— Выгоню, из монастыря выгоню…
Ариша остановилась, быстро обернулась к нему и сказала шепотом гневным:
— Завтра ребенка к тебе приведу и сама отсюда уйду, — все знают, что твой.
Николка на мгновение остолбенел, потом всплеснул руками, замахал ими и, убегая от Ариши, надрывался шепотом:
— Не смей, не смей!
С другого конца коридора вышел из келии Евтихий и, постучав к старшей сестре, сказал в дверь приоткрытую:
— Сестра, приготовьте постели — на станцию пришел эшелон с ранеными.
X
Целый день Евтихий ходил потерянный, не мог позабыть сказанного — нарастали слова о ребенке и тихая мысль об умершей — ушла, умерла, хотел воскресить в себе ее образ и вместо Лины — зима, мутные улицы Питера, болезнь и кошмар белой ночи. Хотел зайти к Поликарпу, — взойти, поклониться ему и сказать: «Учитель, спаси», но знал, что глаза его будут суровы и слова коротки, — звучало в ушах — ты для жизни и жизнь для тебя. Но жизнь — это ужас…
Забурчал телефон, — испуганно взял трубку, чей-то голос журчал, заикаясь: «Эшелон, подавайте лошадей».
Заметался по келии, надел ватный подрясник и сразу стало тревожно и жутко. Торопил запрягать линейки и повозки, позабыл, что ничего не ел.
Санитары-монахи просили поговорить со станцией, — нельзя ли до утра — непогода. Пошел к старшему врачу, — госпиталь был на ногах, готовили перевязочную и операционную. Во дворе стучало динамо.
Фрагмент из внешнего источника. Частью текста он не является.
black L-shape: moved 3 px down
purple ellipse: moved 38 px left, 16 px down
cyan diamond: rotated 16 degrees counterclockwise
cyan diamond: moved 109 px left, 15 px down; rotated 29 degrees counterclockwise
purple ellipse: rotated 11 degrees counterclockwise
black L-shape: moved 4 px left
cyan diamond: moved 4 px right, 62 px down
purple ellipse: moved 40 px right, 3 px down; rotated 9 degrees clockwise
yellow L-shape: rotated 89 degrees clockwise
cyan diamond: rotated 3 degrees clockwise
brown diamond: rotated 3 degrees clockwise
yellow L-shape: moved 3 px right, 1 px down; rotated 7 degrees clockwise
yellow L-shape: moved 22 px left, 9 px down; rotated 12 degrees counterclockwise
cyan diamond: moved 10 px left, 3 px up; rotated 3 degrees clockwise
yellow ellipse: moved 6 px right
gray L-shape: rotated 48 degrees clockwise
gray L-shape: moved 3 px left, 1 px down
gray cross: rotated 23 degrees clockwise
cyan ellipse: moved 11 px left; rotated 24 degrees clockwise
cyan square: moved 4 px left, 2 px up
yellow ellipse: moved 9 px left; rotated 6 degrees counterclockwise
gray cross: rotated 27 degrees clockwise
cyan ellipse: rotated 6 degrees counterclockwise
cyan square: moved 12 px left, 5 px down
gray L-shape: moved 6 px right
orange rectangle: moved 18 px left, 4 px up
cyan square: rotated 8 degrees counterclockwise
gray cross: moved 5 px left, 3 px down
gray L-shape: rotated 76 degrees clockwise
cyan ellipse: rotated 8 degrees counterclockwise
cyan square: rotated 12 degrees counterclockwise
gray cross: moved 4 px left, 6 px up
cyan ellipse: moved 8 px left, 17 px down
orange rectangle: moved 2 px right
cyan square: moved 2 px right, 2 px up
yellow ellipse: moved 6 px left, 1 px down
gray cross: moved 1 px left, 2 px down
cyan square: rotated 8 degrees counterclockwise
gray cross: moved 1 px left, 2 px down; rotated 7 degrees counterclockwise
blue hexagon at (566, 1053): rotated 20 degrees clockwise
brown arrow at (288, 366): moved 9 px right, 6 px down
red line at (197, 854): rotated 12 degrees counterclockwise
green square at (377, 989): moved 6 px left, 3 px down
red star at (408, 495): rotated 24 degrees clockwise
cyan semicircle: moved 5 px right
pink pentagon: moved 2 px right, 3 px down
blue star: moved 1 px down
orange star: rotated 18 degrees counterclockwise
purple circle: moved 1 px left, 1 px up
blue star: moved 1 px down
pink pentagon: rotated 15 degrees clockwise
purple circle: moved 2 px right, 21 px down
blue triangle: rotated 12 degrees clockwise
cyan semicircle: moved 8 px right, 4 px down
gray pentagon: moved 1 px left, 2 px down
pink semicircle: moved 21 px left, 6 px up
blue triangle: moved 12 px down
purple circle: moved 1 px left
— Звонили опять, батюшка, — нельзя — метель, кажется, утихает.
В коридоре встретил торопившуюся Белопольскую и опустил глаза — стало еще тревожнее.
Ехали с фонарями, наощупь. Лошади ступали осторожно и тяжело, уныло позванивая бубенцами. На станции ждали, пока уляжется хоть немного метель, и когда снег начал хлопьями падать — расчистили тропинку к поезду, окна его горели теплом, но когда начали выносить раненых — послышались стоны и свет из вагонов казался из преисподней.
Евтихий впоспехах позабыл одеть валенки — ноги в сапогах мерзли, калянили. Двигался, как заведенный, и когда линейки и повозки наполнились, сказал, — что готово.
Остался ожидать на станции второй очереди. Сестры из поезда звали обогреться и выпить чаю, отказался и пошел в келью к станционному монаху в душную и натопленную комнату и не раздеваясь сидел, прислушиваясь, не заноют ли обратные бубенцы. Ноги отошли, стало жарко. Вышел на платформу. Под навесом пронизывая свистел ветер, обдавая лицо снегом.
Снова нагрузил приехавших.
— Готово!
Тронулись, бубенцы заныли.
Из вагона вырвался звонкий голос и на ветру погас:
— Подождите, еще один, — тяжелый.
Подошли и не знали, что делать.
— Возьмите на носилках с кем-нибудь. Ему нужна операция!
Уговорили станционного монаха нести следом, пока бубенцы слышны.
Накинул лямку на шею и по взрыхленному лошадьми снегу понес с монахом.
Раненый, закутанный в шинель, покрытый полушубком, глухо стонал.
На ручку носилок повесил фонарь, — красный полукруглый зрачок света ложился на снегу кровавым пятном. Еле слышно издали звякали бубенцы и пропадали снова. Была одна только мысль — лишь бы горел фонарь и слышать бы ехавших.
Пятно на снегу вздрагивало и качалось, из просека рванул ветер и фонарь погас.